Opposite him stands Eve Kim (Greta Lee), a CEO with a conscience, searching for Flynn’s lost “Permanence Code,” a digital key to immortality for the constructs within the Grid. Whereas Dillinger embodies profit and gain, Kim's ENCOM embodies hope, life and a future unbounded.
TRON: Ares doesn’t just flirt with AI ethics, it embraces the uncomfortable romance. The film’s moral engine hums around a single concept: creation without consequence. Julian Dillinger wants to sell sentient weapons to governments. Eve wants to birth hope through technology. Ares wants to understand his place between the two.
Yet beneath the metallic stoicism, Ares is haunted by wonder. The moment he steps into our world, he looks at the rain with the awe of a newborn child. There's a Blade Runner’s tears-in-the-rain moment inverted, the synthetic marveling at creation itself. Leto embodies Ares perfectly and his transition from antagonist to protagonist is a the real question behind all of our fears regarding AI. Are we really in control?
There’s even a moment, quiet and brief, where Ares quotes Mary Shelley’s Frankenstein: “I am fearless, and therefore powerful.”
I digress. Anyway, I won't give too much of the plot away but there's definite influence from other movies. The hunt for Eve Kim has definite Terminator-like vibes with one of the best chase-scenes to experience in IMAX. There are elements of The Matrix, Bladerunner, Akira and practically every other cyberpunk movie you can think of. Even with the 1h59 min run time, the movie never slows and the pace keeps you on the edge of your seat through the entire wild ride.
🔴 The Visuals
My favorite thing about all of the Tron movies was how well it pushed the visual boundaries of cinema and director Rønning directs like a conductor of light. The film flickers between our world and the Grid with transitions so fluid, so impossibly alive, that your brain stops caring which is real. One moment you’re in the Arctic snows where Eve manifests an orange tree, the next, you’re inside a data storm where architecture bends like soundwaves.
The imagery evokes familiarity, but it feels distinctly its own, dazzling, geometric, and relentlessly alive. Watching it in IMAX is essential. You don’t just watch TRON: Ares. You jack in.
🔴 Final Transmission
TRON: Ares is a glitch in the cinematic matrix, a film that dares to fuse the spiritual and the synthetic, the poetic and the programmed.
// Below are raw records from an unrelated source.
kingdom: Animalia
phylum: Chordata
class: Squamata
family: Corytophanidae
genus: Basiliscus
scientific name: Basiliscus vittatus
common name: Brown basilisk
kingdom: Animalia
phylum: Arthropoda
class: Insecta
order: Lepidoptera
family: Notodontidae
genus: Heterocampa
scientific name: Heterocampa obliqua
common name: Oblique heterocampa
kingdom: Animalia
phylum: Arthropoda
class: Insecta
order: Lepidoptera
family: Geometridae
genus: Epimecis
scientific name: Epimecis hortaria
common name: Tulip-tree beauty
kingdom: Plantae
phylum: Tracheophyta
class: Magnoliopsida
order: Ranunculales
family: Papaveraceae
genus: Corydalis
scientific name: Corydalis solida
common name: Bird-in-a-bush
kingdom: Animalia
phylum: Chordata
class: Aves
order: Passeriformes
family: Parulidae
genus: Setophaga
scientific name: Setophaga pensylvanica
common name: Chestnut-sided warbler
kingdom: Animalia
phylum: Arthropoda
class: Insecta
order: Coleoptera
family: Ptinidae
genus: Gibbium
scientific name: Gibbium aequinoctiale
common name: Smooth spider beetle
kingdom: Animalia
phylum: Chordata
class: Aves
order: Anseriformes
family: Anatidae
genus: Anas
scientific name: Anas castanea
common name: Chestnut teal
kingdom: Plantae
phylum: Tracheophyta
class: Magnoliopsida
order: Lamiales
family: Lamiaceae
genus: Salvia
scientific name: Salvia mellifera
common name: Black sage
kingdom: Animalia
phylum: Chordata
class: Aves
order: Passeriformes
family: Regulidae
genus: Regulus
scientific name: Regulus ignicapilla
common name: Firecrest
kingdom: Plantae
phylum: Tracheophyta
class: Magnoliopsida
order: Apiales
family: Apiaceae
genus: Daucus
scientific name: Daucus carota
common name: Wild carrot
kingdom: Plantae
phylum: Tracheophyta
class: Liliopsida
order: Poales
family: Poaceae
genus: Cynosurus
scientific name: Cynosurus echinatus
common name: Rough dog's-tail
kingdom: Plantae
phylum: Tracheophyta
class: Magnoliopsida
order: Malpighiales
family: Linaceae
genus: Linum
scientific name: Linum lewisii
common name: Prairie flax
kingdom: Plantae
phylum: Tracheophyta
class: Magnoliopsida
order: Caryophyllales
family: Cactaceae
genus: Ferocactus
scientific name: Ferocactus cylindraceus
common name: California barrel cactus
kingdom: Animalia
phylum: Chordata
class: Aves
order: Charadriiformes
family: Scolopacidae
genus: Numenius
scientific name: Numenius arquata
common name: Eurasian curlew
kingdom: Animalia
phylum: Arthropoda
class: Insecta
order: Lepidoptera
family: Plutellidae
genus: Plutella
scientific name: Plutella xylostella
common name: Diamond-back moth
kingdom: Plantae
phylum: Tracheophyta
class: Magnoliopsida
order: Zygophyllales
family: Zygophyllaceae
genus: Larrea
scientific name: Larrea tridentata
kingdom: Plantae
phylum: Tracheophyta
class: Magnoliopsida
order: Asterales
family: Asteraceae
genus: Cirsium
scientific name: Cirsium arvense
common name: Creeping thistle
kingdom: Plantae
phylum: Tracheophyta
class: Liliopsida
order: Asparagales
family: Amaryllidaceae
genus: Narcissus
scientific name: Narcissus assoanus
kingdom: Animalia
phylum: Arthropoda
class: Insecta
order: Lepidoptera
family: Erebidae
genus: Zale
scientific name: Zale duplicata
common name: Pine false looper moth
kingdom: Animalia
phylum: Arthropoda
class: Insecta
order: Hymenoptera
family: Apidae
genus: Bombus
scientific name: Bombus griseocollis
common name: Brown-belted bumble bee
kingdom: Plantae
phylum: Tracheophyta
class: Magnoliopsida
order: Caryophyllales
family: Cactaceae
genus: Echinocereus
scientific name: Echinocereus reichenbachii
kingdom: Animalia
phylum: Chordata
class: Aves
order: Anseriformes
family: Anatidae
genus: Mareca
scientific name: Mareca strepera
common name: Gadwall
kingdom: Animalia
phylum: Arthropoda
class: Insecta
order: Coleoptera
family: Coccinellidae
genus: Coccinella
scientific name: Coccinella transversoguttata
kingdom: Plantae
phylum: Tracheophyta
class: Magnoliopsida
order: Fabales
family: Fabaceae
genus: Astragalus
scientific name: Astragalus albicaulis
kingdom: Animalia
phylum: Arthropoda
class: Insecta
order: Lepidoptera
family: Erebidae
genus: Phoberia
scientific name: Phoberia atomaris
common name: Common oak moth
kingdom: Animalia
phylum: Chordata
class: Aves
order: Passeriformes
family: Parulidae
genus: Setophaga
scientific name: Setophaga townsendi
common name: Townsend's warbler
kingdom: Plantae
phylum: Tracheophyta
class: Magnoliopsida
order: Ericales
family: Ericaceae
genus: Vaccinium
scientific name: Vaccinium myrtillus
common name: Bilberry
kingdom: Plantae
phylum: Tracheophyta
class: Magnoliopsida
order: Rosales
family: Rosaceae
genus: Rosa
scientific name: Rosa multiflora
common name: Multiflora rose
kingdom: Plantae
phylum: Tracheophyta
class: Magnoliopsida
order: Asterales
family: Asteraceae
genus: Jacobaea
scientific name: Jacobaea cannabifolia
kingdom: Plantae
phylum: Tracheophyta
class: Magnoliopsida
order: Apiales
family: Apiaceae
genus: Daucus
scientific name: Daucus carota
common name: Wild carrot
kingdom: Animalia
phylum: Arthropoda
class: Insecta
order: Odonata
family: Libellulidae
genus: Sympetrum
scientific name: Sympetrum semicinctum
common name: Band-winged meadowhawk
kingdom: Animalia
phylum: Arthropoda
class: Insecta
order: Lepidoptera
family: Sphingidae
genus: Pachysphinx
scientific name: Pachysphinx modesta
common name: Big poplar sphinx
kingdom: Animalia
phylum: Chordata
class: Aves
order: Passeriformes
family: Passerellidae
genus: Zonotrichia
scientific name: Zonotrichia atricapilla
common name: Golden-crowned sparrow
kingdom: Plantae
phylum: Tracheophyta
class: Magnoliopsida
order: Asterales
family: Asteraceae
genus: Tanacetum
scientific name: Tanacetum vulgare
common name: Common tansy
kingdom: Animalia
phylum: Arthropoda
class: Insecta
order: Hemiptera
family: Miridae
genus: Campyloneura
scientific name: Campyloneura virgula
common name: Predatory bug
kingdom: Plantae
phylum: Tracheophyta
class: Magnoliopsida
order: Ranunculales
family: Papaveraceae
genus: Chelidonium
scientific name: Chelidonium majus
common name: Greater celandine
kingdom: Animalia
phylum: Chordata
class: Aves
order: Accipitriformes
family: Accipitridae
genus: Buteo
It’s not free from imperfections, sure. The characters are often archetypal, the narrative lean, and some development and plot cohesiveness is lacking. But in a story about digital AI wrestling with identity, maybe that’s exactly right. Perfectly imperfect.
If TRON: Legacy was a requiem for The Grid, Ares is its resurrection. A story not about escaping the machine, but accepting that our futures with the digital world are now completely intertwined.
Go see it.
Rating: 4.5 out of 5 neon discs ⚡
Best experienced: IMAX, loud, and slightly existential.